AI Is Redefining What It Means to Be a Developer
Since joining Hypercape as CTO, the biggest thing I’ve realized is this:
AI is no longer just a tool for improving development productivity. It is changing the very definition of what it means to be a developer.
My reason for joining Hypercape was clear.
A fully validated dropshipping model—one that tightly integrates logistics, marketing, and sales channels—was already working exceptionally well in the K-beauty space. I was convinced that this domain could expand into many other industries, and I wanted to be at the center of leading that expansion through technology.
When I actually joined, the business was already running well.
But to scale it further, I believed that rebuilding the development organization was absolutely necessary.
At the time, the system was operating on a legacy Spring-based architecture, and for a certain era, that had been a perfectly rational choice. But in a world where the market is changing rapidly because of AI, there were clear limits to how quickly we could respond with that structure alone.
A lot of work was still being handled through Excel, and information sharing between teams was very limited. That led to unnecessary communication costs and frequent mistakes.
For the past nine years, I had already been running a development company and adopting AI into development faster than most people. And when GPT-3.5 was released, I became almost certain of one thing:
Developers can no longer remain people who simply memorize syntax or spend their time naming functions and variables.
At their core, developers now have to become planners.
And today, I believe that prediction is becoming reality.
These days, I rarely write code myself.
Most implementation is carried out by AI through natural language, while I focus more on designing architecture and shaping business models.
Planning, implementation, validation, and QA—AI is now deeply involved in almost every stage of the process. More recently, development teams using Openclaw have reached a point where they can autonomously create internal tools on their own.

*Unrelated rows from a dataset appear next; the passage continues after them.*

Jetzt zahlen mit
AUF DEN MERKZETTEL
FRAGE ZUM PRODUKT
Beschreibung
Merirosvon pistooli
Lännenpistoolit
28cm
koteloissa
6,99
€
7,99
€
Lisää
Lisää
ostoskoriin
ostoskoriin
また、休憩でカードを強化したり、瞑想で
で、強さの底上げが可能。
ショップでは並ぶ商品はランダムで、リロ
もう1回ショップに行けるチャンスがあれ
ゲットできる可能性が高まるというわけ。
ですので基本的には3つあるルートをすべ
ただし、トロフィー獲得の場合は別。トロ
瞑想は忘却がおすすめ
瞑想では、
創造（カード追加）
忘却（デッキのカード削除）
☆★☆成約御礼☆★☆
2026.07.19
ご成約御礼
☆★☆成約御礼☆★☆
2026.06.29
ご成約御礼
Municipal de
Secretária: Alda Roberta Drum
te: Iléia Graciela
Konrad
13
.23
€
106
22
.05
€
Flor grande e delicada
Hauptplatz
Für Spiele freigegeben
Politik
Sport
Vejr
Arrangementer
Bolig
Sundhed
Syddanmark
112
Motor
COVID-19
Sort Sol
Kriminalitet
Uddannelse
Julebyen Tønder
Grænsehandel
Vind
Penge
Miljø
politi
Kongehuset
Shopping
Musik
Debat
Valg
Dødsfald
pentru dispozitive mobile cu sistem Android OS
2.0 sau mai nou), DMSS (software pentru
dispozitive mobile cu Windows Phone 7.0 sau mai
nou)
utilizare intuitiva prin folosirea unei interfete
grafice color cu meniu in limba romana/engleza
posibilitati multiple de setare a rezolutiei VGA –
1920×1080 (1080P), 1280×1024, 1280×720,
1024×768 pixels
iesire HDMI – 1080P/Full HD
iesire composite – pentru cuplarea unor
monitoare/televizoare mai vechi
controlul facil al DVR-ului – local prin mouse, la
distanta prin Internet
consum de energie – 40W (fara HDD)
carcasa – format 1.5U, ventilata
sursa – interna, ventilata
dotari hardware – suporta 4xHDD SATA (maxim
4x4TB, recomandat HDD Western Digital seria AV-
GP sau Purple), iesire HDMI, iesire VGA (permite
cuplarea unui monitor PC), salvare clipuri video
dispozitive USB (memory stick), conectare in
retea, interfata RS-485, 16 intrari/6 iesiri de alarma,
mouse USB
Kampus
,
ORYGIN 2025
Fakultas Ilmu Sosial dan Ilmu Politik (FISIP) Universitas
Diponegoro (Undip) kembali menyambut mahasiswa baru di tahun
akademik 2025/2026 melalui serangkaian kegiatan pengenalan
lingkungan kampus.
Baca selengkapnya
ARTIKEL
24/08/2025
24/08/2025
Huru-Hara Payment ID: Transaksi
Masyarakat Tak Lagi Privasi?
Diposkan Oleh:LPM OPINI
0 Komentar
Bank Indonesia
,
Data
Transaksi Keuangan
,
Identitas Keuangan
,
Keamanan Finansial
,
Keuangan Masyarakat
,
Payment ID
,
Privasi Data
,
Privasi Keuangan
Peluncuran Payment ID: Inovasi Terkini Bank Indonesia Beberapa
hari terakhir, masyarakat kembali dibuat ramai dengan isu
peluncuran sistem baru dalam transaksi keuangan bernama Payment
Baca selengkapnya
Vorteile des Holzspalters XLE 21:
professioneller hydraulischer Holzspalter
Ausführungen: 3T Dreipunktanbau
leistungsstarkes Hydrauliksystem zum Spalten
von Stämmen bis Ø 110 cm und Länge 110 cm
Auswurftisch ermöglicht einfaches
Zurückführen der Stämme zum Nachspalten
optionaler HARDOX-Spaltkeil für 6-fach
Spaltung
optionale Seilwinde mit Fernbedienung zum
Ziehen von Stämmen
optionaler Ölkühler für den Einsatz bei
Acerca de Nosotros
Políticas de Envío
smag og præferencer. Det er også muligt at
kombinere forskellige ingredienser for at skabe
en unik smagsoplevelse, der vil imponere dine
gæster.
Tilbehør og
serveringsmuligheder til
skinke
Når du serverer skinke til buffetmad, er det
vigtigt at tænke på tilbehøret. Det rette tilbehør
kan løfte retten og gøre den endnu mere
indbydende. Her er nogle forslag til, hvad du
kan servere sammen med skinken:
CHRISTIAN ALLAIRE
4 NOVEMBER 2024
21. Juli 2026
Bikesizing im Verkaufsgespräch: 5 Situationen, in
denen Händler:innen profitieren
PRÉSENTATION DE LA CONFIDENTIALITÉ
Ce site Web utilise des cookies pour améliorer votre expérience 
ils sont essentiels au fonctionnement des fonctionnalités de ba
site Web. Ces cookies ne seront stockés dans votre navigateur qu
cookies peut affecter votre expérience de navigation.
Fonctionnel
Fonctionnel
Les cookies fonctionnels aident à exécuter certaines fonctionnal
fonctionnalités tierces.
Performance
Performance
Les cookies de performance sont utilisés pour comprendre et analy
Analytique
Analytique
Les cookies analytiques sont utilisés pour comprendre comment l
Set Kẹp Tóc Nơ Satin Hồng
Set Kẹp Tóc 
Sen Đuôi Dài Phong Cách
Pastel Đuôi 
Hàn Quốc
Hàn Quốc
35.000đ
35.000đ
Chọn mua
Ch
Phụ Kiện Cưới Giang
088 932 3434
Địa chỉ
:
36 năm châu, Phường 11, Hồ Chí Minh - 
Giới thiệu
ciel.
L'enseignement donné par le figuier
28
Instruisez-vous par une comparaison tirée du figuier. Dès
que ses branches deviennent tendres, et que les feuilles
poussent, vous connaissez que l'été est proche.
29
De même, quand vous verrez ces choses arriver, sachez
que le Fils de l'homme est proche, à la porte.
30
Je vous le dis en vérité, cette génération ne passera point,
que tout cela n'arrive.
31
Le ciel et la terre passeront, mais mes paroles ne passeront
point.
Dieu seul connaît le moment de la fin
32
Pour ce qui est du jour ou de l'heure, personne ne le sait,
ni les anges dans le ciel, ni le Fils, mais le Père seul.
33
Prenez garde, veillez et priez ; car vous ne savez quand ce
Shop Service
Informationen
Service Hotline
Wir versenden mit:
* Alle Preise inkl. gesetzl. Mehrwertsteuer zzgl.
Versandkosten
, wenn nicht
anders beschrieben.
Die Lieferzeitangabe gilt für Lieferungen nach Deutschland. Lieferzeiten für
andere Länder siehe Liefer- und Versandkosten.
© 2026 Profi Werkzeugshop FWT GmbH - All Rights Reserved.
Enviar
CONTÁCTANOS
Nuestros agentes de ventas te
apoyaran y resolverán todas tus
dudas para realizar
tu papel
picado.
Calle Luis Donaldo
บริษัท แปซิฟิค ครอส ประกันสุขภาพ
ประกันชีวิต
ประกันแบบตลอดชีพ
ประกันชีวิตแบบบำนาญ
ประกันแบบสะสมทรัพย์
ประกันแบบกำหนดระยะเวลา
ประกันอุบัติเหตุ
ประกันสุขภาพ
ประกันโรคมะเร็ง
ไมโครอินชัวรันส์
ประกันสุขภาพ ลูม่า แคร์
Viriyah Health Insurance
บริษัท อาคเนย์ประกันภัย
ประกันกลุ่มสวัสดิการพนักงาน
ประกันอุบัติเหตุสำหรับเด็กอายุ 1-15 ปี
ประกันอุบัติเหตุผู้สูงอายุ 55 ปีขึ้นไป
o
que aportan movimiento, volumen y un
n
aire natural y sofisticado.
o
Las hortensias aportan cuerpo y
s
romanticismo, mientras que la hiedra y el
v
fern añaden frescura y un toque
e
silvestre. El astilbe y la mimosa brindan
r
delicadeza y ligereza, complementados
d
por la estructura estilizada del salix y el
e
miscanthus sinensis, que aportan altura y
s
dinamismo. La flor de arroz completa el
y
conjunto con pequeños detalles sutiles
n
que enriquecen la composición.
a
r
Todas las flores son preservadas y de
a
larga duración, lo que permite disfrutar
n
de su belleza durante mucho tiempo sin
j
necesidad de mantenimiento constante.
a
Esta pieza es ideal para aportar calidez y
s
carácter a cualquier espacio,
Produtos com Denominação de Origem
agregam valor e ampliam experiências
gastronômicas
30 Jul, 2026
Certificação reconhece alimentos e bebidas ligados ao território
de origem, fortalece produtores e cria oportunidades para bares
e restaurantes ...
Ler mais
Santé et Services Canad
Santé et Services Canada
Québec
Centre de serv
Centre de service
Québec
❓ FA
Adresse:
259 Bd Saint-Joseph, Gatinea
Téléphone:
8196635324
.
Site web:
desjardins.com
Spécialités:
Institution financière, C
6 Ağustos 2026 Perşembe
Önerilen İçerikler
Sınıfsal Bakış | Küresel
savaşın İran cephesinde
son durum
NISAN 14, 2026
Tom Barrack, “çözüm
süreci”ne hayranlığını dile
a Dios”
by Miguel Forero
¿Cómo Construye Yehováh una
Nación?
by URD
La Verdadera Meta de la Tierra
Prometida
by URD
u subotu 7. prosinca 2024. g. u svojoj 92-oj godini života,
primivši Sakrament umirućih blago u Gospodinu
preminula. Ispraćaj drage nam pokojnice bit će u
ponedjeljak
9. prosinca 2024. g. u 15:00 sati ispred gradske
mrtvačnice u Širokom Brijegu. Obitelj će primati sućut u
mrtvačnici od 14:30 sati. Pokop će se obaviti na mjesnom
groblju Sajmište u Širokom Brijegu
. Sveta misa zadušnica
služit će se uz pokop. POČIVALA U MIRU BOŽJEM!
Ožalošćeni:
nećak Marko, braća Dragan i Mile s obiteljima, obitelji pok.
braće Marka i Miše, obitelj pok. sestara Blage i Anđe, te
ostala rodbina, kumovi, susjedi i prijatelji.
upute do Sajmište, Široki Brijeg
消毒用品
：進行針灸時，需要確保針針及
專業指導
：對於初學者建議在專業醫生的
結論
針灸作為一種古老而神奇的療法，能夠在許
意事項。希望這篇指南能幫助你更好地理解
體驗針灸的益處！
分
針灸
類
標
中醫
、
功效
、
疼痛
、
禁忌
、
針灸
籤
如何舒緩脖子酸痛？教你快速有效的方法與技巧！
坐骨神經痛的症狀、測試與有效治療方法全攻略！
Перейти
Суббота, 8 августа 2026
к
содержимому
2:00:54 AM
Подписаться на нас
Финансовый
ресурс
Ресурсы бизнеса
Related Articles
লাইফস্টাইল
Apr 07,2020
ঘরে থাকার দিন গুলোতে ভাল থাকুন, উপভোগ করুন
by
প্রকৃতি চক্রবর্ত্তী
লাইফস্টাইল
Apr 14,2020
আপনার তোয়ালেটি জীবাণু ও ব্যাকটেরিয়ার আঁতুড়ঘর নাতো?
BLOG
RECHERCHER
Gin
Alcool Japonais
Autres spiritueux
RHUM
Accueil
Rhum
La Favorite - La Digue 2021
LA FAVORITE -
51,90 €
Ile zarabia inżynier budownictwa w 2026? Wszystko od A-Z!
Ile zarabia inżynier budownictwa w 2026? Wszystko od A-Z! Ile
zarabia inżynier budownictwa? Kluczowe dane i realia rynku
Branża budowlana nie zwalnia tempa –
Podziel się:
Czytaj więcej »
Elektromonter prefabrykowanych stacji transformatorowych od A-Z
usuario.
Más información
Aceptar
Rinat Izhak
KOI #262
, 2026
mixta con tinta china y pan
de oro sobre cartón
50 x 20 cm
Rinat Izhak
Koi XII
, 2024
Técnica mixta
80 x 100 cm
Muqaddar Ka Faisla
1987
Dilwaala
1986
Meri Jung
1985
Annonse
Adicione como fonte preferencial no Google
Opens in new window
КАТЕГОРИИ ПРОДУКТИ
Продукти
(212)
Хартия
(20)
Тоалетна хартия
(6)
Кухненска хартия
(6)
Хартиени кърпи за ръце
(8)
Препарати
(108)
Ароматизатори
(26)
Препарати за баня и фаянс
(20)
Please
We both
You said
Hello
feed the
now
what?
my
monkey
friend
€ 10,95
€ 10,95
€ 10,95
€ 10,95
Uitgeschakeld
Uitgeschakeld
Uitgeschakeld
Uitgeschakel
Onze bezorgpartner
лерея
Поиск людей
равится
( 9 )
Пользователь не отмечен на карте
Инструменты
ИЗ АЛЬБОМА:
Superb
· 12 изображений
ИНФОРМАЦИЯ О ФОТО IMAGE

The changes I’ve felt from integrating AI deeply into real work are very clear.
First, the need to memorize unnecessary things has disappeared.
We no longer have to spend as much energy on memorizing syntax or dealing with minor implementation details. Instead, we can focus more on solving fundamental problems.
Second, developers are becoming closer to *“planners who can build” *or even *“marketers who can build.” *
Personally, I now spend far more time on problem definition, strategy, and customer understanding than on technology itself.
Third, the speed of forming and testing hypotheses has become overwhelming.
Experiments that used to take weeks or months can now be created, tested, and discarded in much shorter cycles. The lifecycle of products itself has become shorter, which means faster judgment and higher-resolution problem definition matter more than ever.
Of course, there are still areas AI cannot fully replace.
In particular, questions like what people truly want, what strategy will actually work, and how to interpret irrational and imperfect human choices still belong to humans.
I believe that the core human role will increasingly move toward
intuition, direction, interpretation, and responsibility.
There are also capabilities that become even more important in the age of AI.
Many people think that once AI advances, computer science knowledge and engineering conventions will become meaningless. I see it the other way around.
That knowledge still matters. But rather than viewing it as something to memorize, we should understand it as a language for communicating human logic to computers more precisely.
And on top of that, what becomes even more important is the ability to define problems, deeply understand multiple domains, and understand people.
The developer market will also change significantly.
Even in the past, simply being good at coding was never enough to be recognized as a senior developer.
But going forward, I think that boundary will become even clearer.
The senior developers of the future will not just be people who are good with a particular tech stack.
They will be the ones who can understand multiple domains, interpret business, design structure, and push execution forward together with AI.
Hiring standards are already changing as well.
Even at Hypercape, we no longer prioritize* “experienced developers who are good at coding” *above all else. Instead, we value people who can define problems well, have a strong will to solve them, and have built a broader way of thinking through diverse experiences beyond development itself.
More than a prestigious school or degree, what matters to us is that person’s intellectual honesty, attitude, persistence, and real problem-solving ability.
To put it more bluntly,
the developers who survive will not simply be coders.
They will be engineers who can design business models as well.
And this may not be a story about developers alone.
Routine office roles that do not think for themselves, and roles that cannot define problems independently, are likely to disappear faster and faster.
In the age of AI, what matters is not just
“What can you build?”
but rather
“Can you define what should be built, and why?”
I am working in the middle of that change right now.
And I believe that the developers of the future will increasingly be technologists and planners at the same time,
engineers and business designers at the same time.